Les infractions commises dans le cadre de PetroCaribe donneront nécessairement lieu à différents types de procès, selon Me Samuel Madistin. Une première catégorie relève de la compétence des tribunaux de droit commun tandis que la deuxième est du ressort de la Cour Supérieure des Comptes et du Contentieux Administratif, explique le président du Conseil d’Administration de la Fondasyon Je Klere.
Les infractions qui relèvent de la Cour Supérieure des Comptes et du Contentieux Administratif sont au nombre de quatre. Il s’agit de la concussion, le détournement de fonds publics, le vol et la malversation, précise Me Samuel Madistin. Après enquête, en cas d’un arrêt de débet, ce dernier est exécutoire immédiatement et n’est pas suspensif d’appel, révèle Me Madistin citant l’article 11 du décret de 2005 sur le fonctionnement de la CSC-CA.
Par dessus ces quatre infractions, l’ex-sénateur de l’Artibonite dévoile une cinquième qui est la « Faute de Gestion » qui relève de la compétence presqu’exclusive de la CSC-CA. Une fois cette faute administrative constatée par la cour, le tribunal administratif fixe les responsabilités pécuniaire et personnelle de l’ordonnateur et ou du comptable public.
Hormis ces cinq infractions qui relèvent de la Cour des Comptes, toutes les autres infractions comme l’enrichissement illicite, le pot de vin, l’abus de fonction, la surfacturation et la passation illégale de marché public, entre autres, sont du ressort de la justice, selon l’ancien député de l’Estère.

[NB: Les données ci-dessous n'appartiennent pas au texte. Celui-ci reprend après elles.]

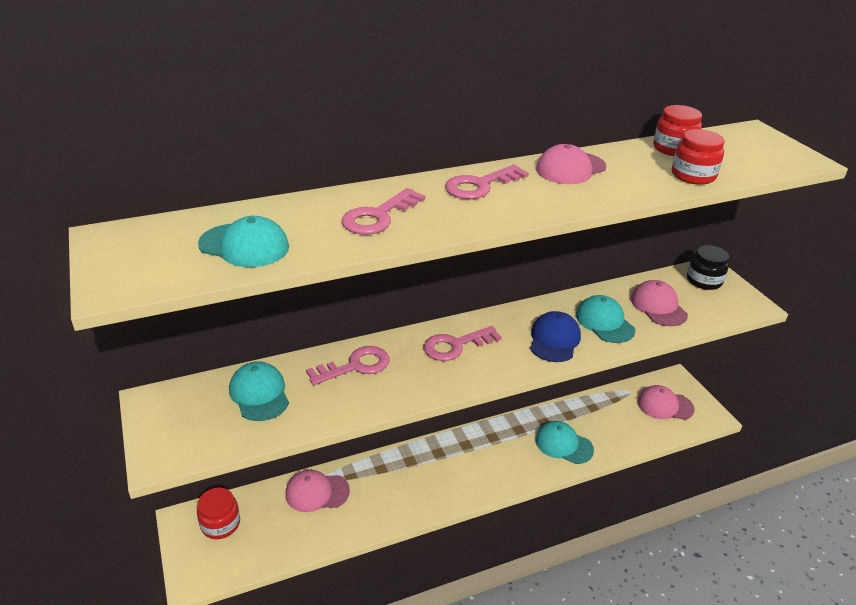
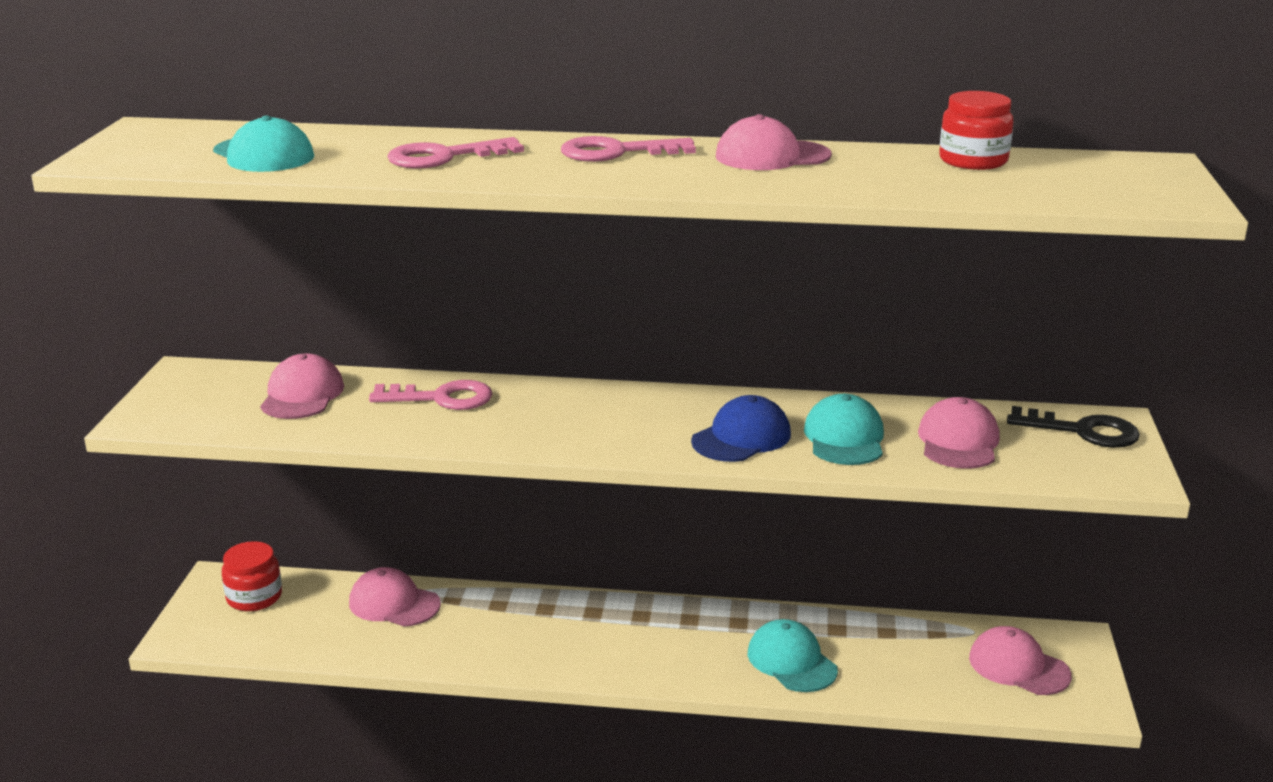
camera: 30 degrees right, 10 degrees down
turquoise cap [229,362,289,421] -> pink cap [260,354,344,419]
pink key [424,326,502,361] -> none
red jar [672,129,725,185] -> none
black jar [687,245,729,290] -> black key [1007,406,1140,448]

Une fois ces infractions sont confirmées par la Cour, les autorités judiciaires doivent mettre l’action publique en mouvement contre les personnes fautives à savoir : le gel de leur fonds, leur arrestation et les mesures conservatoires, entre autres.

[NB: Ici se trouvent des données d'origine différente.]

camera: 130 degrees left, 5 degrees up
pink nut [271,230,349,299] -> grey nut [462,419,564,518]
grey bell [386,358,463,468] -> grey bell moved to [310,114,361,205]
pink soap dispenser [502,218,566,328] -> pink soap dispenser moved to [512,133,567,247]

Le président du Conseil d’Administration de la FJKL se veut optimiste quant à l’organisation du procès PetroCaribe tout en tenant compte des obstacles majeurs au procès. Le procès devra se faire à deux niveaux, selon l’homme de loi qui préconise premièrement ce qu’il appelle, « Le grand procès PetroCaribe » et un procès au cas par cas. Le premier concerne l’étendu du dossier PetroCaribe tandis le second impliquera les personnes contre lesquelles des arrêts de débets ont été émis par la CSC-CA. Il pense que le pays pourrait décoller économiquement si le procès se réalise comme il se doit en vue de la restitution des fonds dilapidés assortis de pénalités.